The brazen assassination is one of the highest-profile killings in Putin’s 15 years in power and recalls the shooting of anti-Kremlin reporter Anna Politkovskaya, who was gunned down on Putin’s birthday in October 2006.
– ‘Provocation’ –
Earlier, Putin and other officials suggested the crime was aimed at smearing the authorities. It “had all the hallmarks of a contract killing and is entirely provocative in nature,” he was quoted as saying by the Kremlin.
Putin’s spokesman Dmitry Peskov told Kommersant FM radio station that the crime “can look very much like a provocation” since “Boris Nemtsov was known as being in opposition to the Russian leadership.”
Even the last Soviet leader Mikhail Gorbachev believed the killing was aimed at “destabilising the situation in the country, at heightening confrontation” with the West.
And the powerful Investigative Committee leading the probe said it was looking into a possible “provocation to destabilise the political situation in the country.”
Nemtsov could have been “offered as a sacrifice” by those who are “not averse to using such a method to reach their political aims,” it suggested.
Investigators said the murder weapon was believed to be a Makarov pistol, used by Russian military and police.
The killers evidently knew Nemtsov was walking to his flat nearby, they added.
They listed as initial hypotheses a link to “Islamist extremism” and the Charlie Hebdo massacre, noting that Nemtsov had received threats after he condemned the killings in Paris as well as the “situation inside Ukraine”.
– ‘Beyond imagination’ –
Hours before his murder, Nemtsov had urged Russians to join a planned opposition rally on Sunday.
“The key political demand is an immediate end to the Ukraine war,” he said on popular Echo of Moscow radio, adding that Putin should quit.
Opposition activists scrapped the rally after news of his death while the authorities gave permission for a march in memory of Nemtsov through the city centre on Sunday afternoon.
Ukrainian President Petro Poroshenko called Nemtsov a “bridge between Ukraine and Russia”.
“The murderers’ shot has destroyed it. I think it is not by accident.”
“This is payback for the fact that Boris consistently, for many, many years fought for Russia to be a free democratic country,” opposition leader Mikhail Kasyanov, who served as prime minister under Putin, told reporters after visiting the murder scene.
“In the 21st century, in 2015, a leader of the opposition is shot dead by the Kremlin walls.
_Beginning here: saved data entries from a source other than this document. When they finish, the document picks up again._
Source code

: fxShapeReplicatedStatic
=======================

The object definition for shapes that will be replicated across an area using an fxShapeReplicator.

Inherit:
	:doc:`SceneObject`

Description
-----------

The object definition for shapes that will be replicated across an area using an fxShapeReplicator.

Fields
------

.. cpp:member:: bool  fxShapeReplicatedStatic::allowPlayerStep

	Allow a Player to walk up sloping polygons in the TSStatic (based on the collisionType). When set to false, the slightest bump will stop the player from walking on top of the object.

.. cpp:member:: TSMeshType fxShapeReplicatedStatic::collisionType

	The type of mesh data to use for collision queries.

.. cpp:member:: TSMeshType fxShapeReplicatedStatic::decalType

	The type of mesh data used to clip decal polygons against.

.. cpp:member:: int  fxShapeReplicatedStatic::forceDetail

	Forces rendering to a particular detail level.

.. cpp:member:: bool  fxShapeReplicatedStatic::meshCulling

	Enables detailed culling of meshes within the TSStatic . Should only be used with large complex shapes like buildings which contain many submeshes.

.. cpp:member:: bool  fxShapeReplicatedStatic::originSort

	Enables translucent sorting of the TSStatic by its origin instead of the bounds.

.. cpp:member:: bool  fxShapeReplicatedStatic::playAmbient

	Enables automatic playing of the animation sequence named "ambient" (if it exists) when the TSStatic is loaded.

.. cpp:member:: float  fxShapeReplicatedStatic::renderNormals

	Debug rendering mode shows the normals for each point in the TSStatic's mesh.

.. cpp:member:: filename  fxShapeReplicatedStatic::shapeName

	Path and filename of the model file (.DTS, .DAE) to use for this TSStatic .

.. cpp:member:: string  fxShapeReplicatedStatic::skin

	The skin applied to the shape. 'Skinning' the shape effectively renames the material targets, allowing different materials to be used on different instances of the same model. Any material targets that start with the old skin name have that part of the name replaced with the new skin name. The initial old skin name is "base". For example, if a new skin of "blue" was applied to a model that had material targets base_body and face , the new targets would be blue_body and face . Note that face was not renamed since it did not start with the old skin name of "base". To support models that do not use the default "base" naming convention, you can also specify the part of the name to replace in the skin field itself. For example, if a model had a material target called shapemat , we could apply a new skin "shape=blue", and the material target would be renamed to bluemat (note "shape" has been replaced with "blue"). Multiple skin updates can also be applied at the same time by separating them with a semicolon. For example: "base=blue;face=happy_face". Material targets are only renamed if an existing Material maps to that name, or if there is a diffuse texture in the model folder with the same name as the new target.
It is beyond imagination.”
The former researcher rose to prominence as governor of the Nizhny Novgorod region in central Russia before serving in Yeltsin’s team.
After leaving parliament in 2003, he led several opposition parties and groups.
A passionate orator with a rock star image and popular with women, Nemtsov was a key speaker at mass opposition rallies against Putin’s return to the Kremlin in 2012.
He wrote a series of reports critical of corruption and misspending under Putin.
In 2013, he said up to $30 billion of the estimated $50 billion assigned to the Olympic Games that Russia was to host in Sochi had gone missing.
The Kremlin has denied the claims.
Alexei Venediktov, editor-in-chief of Echo of Moscow radio, wrote that Nemtsov, who leaves behind four children and an elderly mother, knew he was taking risks by openly criticising Putin.
“But I will not leave Russia, who would fight then?” he quoted the veteran politician as saying.